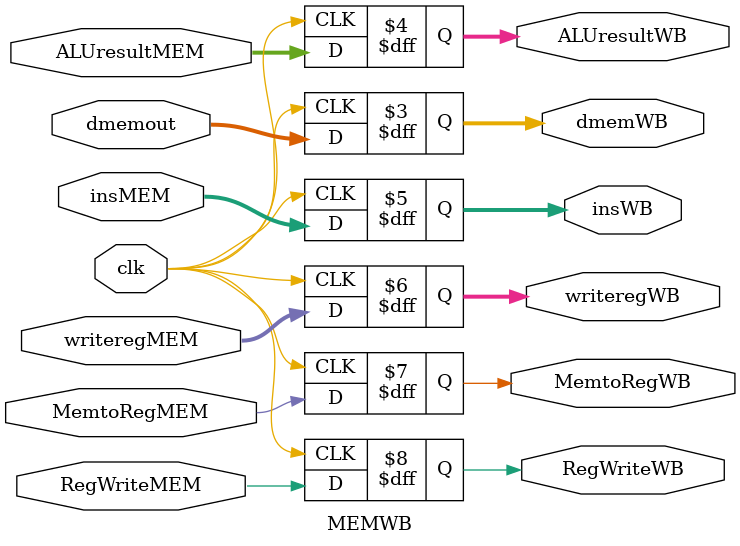
<source format=v>
`timescale 1ns / 1ps
module MEMWB(dmemWB,ALUresultWB,insWB,writeregWB,MemtoRegWB,RegWriteWB,dmemout,ALUresultMEM,insMEM,writeregMEM,MemtoRegMEM,RegWriteMEM,clk);
input clk;
input[31:0] dmemout;
input[31:0] ALUresultMEM;
input[31:0] insMEM;
input[4:0] writeregMEM;
input MemtoRegMEM;
input RegWriteMEM;
output reg[31:0] dmemWB;
output reg[31:0] ALUresultWB;
output reg[31:0] insWB;
output reg[4:0] writeregWB;
output reg MemtoRegWB;
output reg RegWriteWB;
initial begin
dmemWB=32'b0;
ALUresultWB=32'b0;
insWB=32'b0;
writeregWB=5'b0;
MemtoRegWB=1'b0;
RegWriteWB=1'b0;
end
always @(posedge clk) begin
MemtoRegWB<=MemtoRegMEM;
dmemWB<=dmemout;
ALUresultWB<=ALUresultMEM;
insWB<=insMEM;
writeregWB<=writeregMEM;
RegWriteWB<=RegWriteMEM;
end
endmodule
</source>
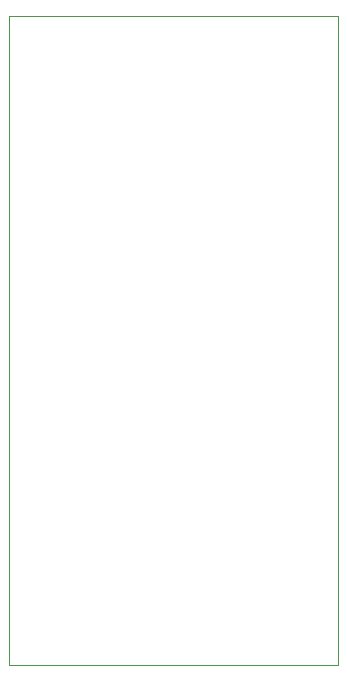
<source format=gbr>
%TF.GenerationSoftware,KiCad,Pcbnew,(6.0.1)*%
%TF.CreationDate,2022-09-20T17:52:40-03:00*%
%TF.ProjectId,HLI-C_main,484c492d-435f-46d6-9169-6e2e6b696361,rev?*%
%TF.SameCoordinates,Original*%
%TF.FileFunction,Profile,NP*%
%FSLAX46Y46*%
G04 Gerber Fmt 4.6, Leading zero omitted, Abs format (unit mm)*
G04 Created by KiCad (PCBNEW (6.0.1)) date 2022-09-20 17:52:40*
%MOMM*%
%LPD*%
G01*
G04 APERTURE LIST*
%TA.AperFunction,Profile*%
%ADD10C,0.050000*%
%TD*%
G04 APERTURE END LIST*
D10*
X177840000Y-19190000D02*
X205745300Y-19190000D01*
X205745300Y-19190000D02*
X205745300Y-74170000D01*
X205745300Y-74170000D02*
X177840000Y-74170000D01*
X177840000Y-74170000D02*
X177840000Y-19190000D01*
M02*

</source>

● ● ●

* [EXERCISE]:
Reproduce, with no other lines, the run of lines that begins with the one containing "G04 APERTURE END LIST*" and ends with the last line of the material.

* [RESPONSE BOX]:
G04 APERTURE END LIST*
D10*
X177840000Y-19190000D02*
X205745300Y-19190000D01*
X205745300Y-19190000D02*
X205745300Y-74170000D01*
X205745300Y-74170000D02*
X177840000Y-74170000D01*
X177840000Y-74170000D02*
X177840000Y-19190000D01*
M02*

</source>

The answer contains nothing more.